Wednesday, September 25, 2013

Oi! Como vai! I'm almost halfway through my stay at the MTC (tomorrow will be the halfway point). Time has crawled and flown at the same time!! This week has been pretty standard. We did our first TRC (Teaching Resource Center) this week. That's where missionaries are able to talk with member volunteers. It's way more relaxed than the "pescisadores" (investigators). Speaking of investigators, we upgraded from one to two!!! That's right! Now Elder Hinckley and I are teaching 2 different "investigators". Their "names" are Bernac and Tomas. Bernac is a budhist who believes in communication with spirits via meditation as well as reincarnation, so those lessons to say the least. Tomas is a hard working family man, who was raised catholic, but has turned away from organized religion because of the lack of continuity among christian interpretations of the bible. Our language and teaching skills continue to improve, but I for one have a looooong way to go! 
Last Wednesday, out zone got a new district of 13 elders (now 12, but that story is coming up). 

Gotta go check the laundry, I'll finish and send the rest of the e-mail later!!!

Alright back to business
(add on from last sentence)
...It is pretty cool because all of them are Portuguese speaking, but none of them are going to Brazil. Instead they are going to Portugal, Mozambique, Cape Verde and Canada! One of the elders is Italian and he is super cool. The new district is on our floor of the residence hall, so it's like having new neighbors. It's also nice not to be the "baby" district anymore. In fact, my companion and I are at the point where, when we do street contacting practice to the new elders and sisters, we're able to see that they have the same kind of awe to us as we did to "experienced" missionaries in our first week. It's so funny. They think we actually know what we're saying. Jokes on them though, because I'm pretty sure my Portuguese grammar are less than that of a Brazilian kindergartner. Ah well, we're all still learning. Back to the new district story. There was one elder in the new district who was just seemed really homesick. His family lives 10 blocks away here in Provo, and I than must've been really hard. Anyway, he arranged to go home yesterday morning. BUT, instead of waiting for the morning he just up and left in the middle of the night. Literally just walked out and walked home. He left his bags and everything! Anyway, his companion woke up in the morning and had no idea what happened, so that was a little bit crazy.

(Excerpts from a dataset)
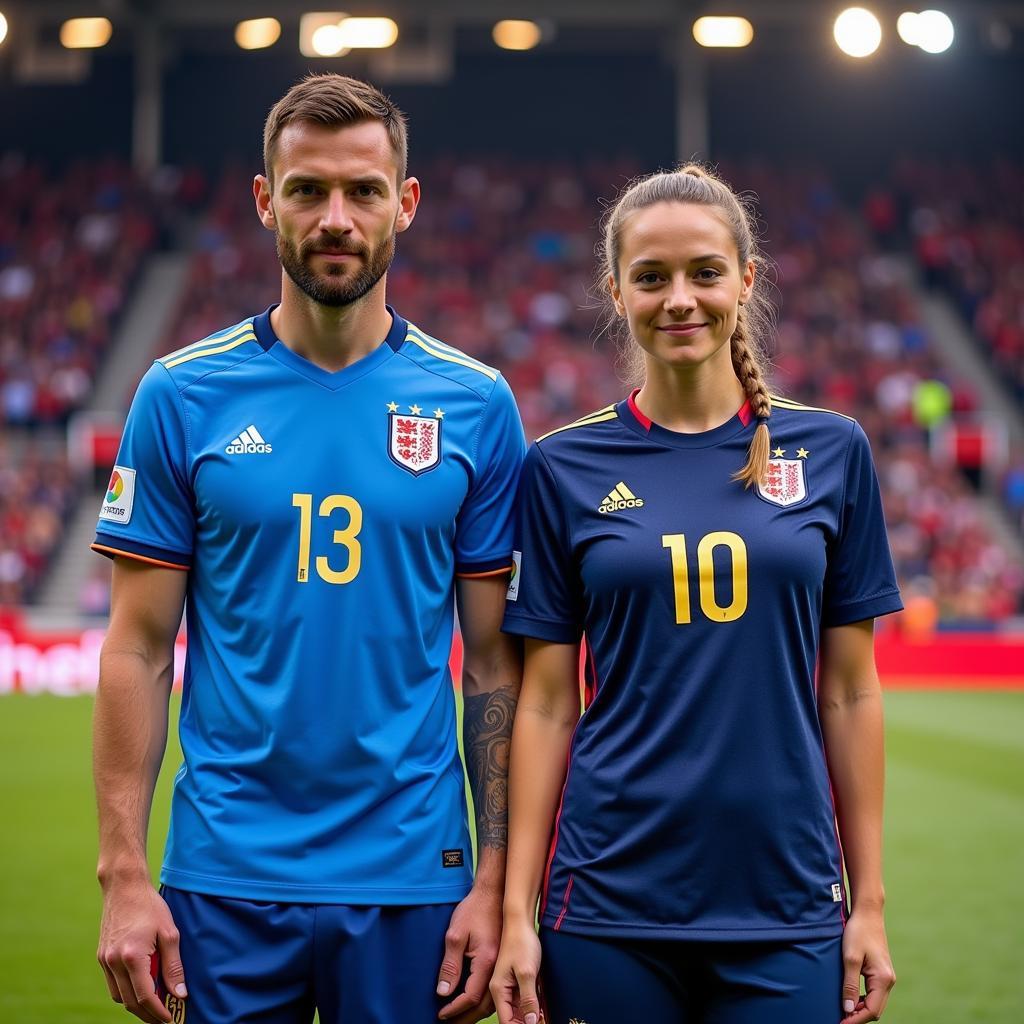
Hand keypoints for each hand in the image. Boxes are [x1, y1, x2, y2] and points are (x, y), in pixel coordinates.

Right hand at [97, 879, 185, 1023]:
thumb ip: (173, 966)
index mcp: (132, 957)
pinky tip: (140, 987)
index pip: (145, 996)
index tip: (170, 1019)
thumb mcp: (169, 933)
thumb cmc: (150, 906)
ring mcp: (104, 960)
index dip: (158, 1012)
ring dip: (135, 1005)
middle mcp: (114, 963)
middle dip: (147, 1014)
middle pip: (129, 1002)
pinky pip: (113, 984)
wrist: (124, 887)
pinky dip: (126, 991)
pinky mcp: (101, 956)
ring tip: (155, 1005)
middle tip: (164, 1018)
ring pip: (118, 996)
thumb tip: (180, 994)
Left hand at [436, 884, 501, 1021]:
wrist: (494, 893)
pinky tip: (474, 1002)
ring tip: (461, 1018)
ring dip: (476, 1012)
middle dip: (467, 1018)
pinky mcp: (502, 959)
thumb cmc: (474, 910)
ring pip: (493, 998)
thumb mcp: (455, 935)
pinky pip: (495, 988)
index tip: (442, 1014)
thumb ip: (450, 965)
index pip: (471, 996)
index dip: (455, 1008)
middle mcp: (498, 966)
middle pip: (485, 1004)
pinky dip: (485, 1000)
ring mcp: (502, 963)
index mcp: (486, 961)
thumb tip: (443, 992)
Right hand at [490, 915, 542, 1023]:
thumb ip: (528, 1000)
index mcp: (498, 991)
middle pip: (514, 1018)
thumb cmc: (521, 942)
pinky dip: (536, 1005)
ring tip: (547, 1017)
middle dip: (529, 1023)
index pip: (507, 1022)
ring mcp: (510, 985)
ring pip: (521, 1010)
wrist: (520, 920)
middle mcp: (502, 991)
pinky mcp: (519, 980)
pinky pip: (526, 999)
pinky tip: (546, 1009)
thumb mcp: (527, 972)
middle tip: (546, 1021)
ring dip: (534, 1016)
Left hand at [841, 908, 895, 1022]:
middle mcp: (888, 981)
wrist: (868, 913)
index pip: (871, 1010)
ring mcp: (886, 977)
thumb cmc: (858, 932)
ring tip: (841, 1010)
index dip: (855, 1019)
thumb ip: (849, 984)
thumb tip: (847, 1009)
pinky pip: (873, 994)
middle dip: (857, 1017)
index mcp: (883, 979)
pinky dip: (862, 1000)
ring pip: (874, 1003)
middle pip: (875, 1010)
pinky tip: (849, 998)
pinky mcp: (881, 973)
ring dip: (859, 1009)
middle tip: (838, 1019)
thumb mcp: (850, 958)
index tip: (839, 1023)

**Tasks**
• 1. In the missionary letter, what does TRC stand for?
• 2. Print the stretch of the missionary letter that opens with the words "Last Wednesday, out" and stops after "the e-mail later!!!".

**Exercise responses**
• 1. Teaching Resource Center

• 2.
Last Wednesday, out zone got a new district of 13 elders (now 12, but that story is coming up). 

Gotta go check the laundry, I'll finish and send the rest of the e-mail later!!!